FIGURE 1.

G0/G1 switch gene 2 (G0S2) is downregulated in chronic myeloid leukaemia (CML) disease progression and imatinib resistance in a BCR::ABL1 kinase‐independent manner. (A) Bar graph shows G0S2 mRNA levels as quantified by reverse transcription‐quantitative polymerase chain reaction (RT‐qPCR) on primary CD34⁺ cells from human cord blood (CB) (n = 5), chronic phase CML (CP‐CML) (n = 6), blast phase CML (BP‐CML) (n = 5) and tyrosine kinase inhibitor‐resistant (TKI‐R) patients harbouring native BCR::ABL1 (n = 3). (B) G0S2 protein levels were analysed by immunoblot on primary CD34⁺ cells from human CB (n = 4) versus CP‐CML patients (n = 3). β‐Actin was analysed as a loading control.
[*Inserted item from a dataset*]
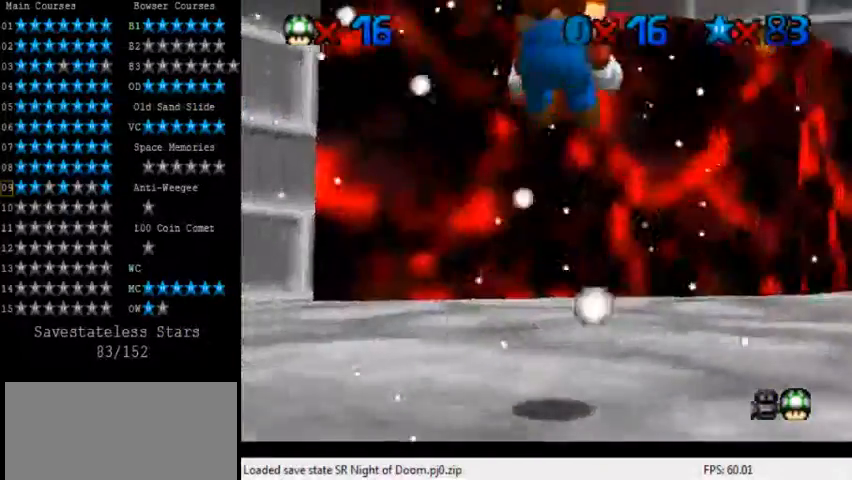
{"keys": ["up"], "events": [[40, "d", "up"], [160, "d", "down"], [160, "left", "up"], [240, "d", "up"], [320, "up", "down"], [360, "d", "down"], [400, "d", "up"]]}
Bar graph represents relative densitometric units for primary cell immunoblot data. (C and D) Dot plots from RNAseq data demonstrate reduced G0S2 mRNA levels in mononuclear cells from BP‐CML (n = 13) compared with CP‐CML (n = 53) and accelerated phase CML (AP‐CML) (n = 12) patients (C), and in TKI‐resistant (n = 42) compared with newly diagnosed (n = 21) CP‐CML patients (D). (E) Kaplan–Meier curve shows relative overall survival (OS) of newly diagnosed CP‐CML patients (n = 35) with G0S2 mRNA expression in CD34⁺ cells (prior to imatinib therapy) above (high, n = 18) or below (low, n = 17) the value at a bimodal separation. (F) Bar graph shows relative G0S2 mRNA levels in CB CD34⁺ cells engineered for p210 BCR::ABL1 ectopic expression (n = 7) versus the empty vector (EV) control (n = 7). (G) Bar graph demonstrates published microarray data showing G0S2 mRNA expression levels in CP‐CML CD34⁺ cells before and after in vivo imatinib (IM) therapy (400 mg daily) for 7 days (n = 6) (https://www.ncbi.nlm.nih.gov/geoprofiles, GDS3518, 213524_s_at, p = .3939). ³⁹ (H) Bar graph shows G0S2 mRNA expression in primary CP‐CML CD34⁺ cells (n = 5) cultured ex vivo ± IM (1 µM, 24 h) as assessed by RT‐qPCR. GUS mRNA levels were used as a loading control. Error bars represent standard error of the mean (SEM).